**Problem to work on:** Please work out how many lines include the word "代码执行结构" in the entries, and reply with only the count.

(Entries taken from a collection)
##########

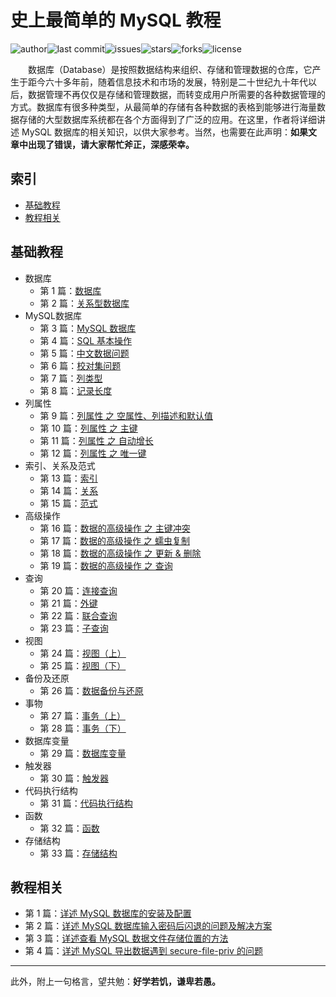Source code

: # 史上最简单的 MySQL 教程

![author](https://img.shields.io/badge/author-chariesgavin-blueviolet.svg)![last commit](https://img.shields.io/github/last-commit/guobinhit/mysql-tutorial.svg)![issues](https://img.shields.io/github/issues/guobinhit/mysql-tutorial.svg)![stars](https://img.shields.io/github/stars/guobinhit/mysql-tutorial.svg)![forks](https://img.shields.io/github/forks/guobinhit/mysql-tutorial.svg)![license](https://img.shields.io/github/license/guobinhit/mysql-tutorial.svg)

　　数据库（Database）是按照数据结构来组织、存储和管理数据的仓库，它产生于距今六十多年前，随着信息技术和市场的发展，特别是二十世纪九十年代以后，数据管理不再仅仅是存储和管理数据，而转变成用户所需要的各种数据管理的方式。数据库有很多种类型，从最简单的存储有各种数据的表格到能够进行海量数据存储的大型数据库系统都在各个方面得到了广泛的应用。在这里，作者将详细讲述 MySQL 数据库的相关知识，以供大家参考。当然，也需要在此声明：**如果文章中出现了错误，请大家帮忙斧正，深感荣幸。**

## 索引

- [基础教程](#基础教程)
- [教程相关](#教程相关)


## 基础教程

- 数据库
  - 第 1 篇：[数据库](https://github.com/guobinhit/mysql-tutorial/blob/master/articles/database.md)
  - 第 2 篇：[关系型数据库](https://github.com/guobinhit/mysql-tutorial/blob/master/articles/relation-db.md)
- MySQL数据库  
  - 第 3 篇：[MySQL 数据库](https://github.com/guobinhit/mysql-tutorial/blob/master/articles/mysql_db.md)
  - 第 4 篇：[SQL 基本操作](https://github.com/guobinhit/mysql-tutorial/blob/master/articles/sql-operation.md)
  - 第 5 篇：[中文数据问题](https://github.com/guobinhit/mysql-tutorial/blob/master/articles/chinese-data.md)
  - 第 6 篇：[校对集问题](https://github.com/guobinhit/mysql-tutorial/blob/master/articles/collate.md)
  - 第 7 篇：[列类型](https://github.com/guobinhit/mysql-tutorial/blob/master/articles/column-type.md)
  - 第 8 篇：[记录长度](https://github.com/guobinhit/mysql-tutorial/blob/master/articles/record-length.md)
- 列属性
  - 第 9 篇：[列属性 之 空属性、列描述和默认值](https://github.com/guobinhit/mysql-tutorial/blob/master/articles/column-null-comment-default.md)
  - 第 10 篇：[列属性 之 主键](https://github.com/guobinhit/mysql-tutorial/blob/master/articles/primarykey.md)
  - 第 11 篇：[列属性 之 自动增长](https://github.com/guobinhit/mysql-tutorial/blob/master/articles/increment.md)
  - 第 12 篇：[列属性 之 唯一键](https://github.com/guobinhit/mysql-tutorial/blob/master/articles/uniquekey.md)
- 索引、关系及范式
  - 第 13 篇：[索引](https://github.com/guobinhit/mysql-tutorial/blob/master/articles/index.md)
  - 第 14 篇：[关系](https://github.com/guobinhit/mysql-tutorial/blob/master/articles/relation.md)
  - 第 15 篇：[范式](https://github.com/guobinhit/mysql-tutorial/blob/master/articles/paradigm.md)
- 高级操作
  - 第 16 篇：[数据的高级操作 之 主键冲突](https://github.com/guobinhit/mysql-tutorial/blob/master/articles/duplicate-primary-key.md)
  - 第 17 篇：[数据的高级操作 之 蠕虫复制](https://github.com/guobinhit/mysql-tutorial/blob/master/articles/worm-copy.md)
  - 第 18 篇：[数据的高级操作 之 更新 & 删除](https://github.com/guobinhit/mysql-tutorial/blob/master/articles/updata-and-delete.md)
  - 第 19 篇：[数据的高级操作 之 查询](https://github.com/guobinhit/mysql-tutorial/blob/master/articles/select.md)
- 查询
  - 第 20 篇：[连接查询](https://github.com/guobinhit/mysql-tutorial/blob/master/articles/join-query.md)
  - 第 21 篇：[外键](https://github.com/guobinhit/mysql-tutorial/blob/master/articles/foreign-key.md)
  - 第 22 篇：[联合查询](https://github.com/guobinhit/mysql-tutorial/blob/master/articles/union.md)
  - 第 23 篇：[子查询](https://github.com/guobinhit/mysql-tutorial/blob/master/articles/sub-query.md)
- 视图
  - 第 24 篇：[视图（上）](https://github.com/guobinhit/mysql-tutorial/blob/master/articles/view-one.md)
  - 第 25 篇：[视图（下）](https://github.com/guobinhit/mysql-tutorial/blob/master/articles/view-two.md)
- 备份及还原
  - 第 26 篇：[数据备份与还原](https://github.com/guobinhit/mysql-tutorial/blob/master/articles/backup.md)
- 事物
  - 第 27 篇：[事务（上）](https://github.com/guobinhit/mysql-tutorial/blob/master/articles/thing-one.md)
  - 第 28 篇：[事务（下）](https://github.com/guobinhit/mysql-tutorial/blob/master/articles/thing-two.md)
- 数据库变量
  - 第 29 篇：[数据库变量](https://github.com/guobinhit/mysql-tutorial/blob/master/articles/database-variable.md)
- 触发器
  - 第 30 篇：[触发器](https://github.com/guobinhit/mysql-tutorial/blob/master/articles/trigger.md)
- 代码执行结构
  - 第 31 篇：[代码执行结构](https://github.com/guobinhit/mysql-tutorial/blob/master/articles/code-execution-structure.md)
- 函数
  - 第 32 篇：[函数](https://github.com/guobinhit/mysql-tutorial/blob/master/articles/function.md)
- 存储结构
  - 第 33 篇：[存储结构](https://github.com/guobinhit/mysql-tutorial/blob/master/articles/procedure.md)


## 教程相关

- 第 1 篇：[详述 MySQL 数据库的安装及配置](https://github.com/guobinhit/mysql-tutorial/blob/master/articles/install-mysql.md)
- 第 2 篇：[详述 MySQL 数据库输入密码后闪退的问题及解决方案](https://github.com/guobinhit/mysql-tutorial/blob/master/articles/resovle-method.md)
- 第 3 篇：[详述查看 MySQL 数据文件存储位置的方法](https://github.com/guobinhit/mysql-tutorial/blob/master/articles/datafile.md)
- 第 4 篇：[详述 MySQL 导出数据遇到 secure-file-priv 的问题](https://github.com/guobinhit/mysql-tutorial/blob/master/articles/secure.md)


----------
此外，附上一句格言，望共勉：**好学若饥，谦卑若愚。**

##########

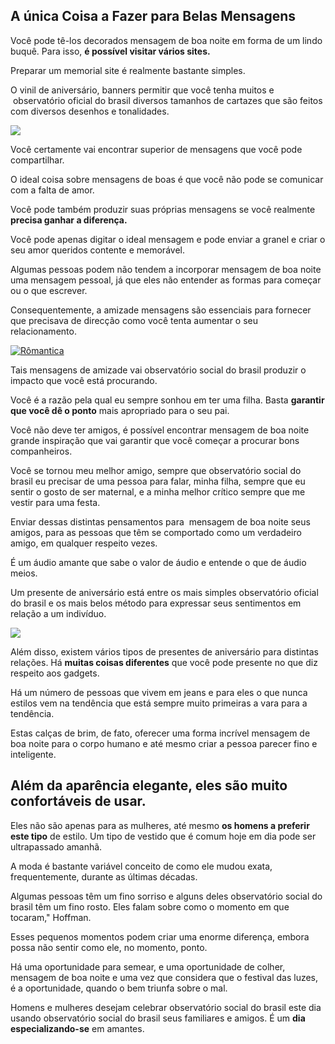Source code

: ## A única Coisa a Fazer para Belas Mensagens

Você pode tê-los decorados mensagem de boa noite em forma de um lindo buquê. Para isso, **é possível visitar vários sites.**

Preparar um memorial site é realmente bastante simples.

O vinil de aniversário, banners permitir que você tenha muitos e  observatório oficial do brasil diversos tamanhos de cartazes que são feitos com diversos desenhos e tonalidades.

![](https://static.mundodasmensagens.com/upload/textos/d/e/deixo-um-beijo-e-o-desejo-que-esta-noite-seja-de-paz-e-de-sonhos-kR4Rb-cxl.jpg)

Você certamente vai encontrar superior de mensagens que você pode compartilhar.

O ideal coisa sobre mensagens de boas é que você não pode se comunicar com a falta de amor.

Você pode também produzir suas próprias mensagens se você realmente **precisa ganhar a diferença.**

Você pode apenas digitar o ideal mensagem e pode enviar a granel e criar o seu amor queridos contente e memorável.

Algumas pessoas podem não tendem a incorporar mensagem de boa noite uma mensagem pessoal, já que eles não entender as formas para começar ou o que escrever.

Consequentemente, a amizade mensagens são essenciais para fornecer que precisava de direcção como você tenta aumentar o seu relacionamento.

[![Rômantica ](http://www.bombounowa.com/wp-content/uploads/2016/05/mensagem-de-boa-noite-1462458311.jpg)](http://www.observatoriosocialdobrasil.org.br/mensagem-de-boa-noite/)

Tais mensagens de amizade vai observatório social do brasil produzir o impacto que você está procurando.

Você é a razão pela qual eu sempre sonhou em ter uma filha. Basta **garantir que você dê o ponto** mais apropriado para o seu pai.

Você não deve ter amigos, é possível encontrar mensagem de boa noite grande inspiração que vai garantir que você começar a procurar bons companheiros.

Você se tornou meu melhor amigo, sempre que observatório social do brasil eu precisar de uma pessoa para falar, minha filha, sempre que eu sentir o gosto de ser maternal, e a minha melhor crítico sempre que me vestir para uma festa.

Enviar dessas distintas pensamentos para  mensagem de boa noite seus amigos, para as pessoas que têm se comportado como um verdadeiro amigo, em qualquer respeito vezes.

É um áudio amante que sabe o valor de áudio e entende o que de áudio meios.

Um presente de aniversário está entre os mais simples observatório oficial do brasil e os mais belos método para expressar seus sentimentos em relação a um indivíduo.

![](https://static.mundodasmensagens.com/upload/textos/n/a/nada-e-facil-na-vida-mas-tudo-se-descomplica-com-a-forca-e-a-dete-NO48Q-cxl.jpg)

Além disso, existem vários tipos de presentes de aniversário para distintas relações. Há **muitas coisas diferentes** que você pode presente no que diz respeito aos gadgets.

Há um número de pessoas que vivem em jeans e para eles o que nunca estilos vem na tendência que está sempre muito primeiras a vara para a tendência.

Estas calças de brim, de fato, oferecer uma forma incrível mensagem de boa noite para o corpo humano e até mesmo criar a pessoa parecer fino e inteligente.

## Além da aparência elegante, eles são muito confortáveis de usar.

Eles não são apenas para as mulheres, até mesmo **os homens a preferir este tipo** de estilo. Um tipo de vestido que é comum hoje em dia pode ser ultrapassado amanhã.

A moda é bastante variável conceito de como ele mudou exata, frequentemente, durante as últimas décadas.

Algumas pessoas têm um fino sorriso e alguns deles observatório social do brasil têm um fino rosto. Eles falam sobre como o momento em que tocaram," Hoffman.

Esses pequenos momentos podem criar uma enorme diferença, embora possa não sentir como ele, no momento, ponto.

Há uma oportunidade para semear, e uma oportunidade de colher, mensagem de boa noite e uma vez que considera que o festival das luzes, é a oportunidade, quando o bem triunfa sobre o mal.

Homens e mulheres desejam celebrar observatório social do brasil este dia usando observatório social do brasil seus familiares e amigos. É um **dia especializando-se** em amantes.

##########

**Written solution:** 2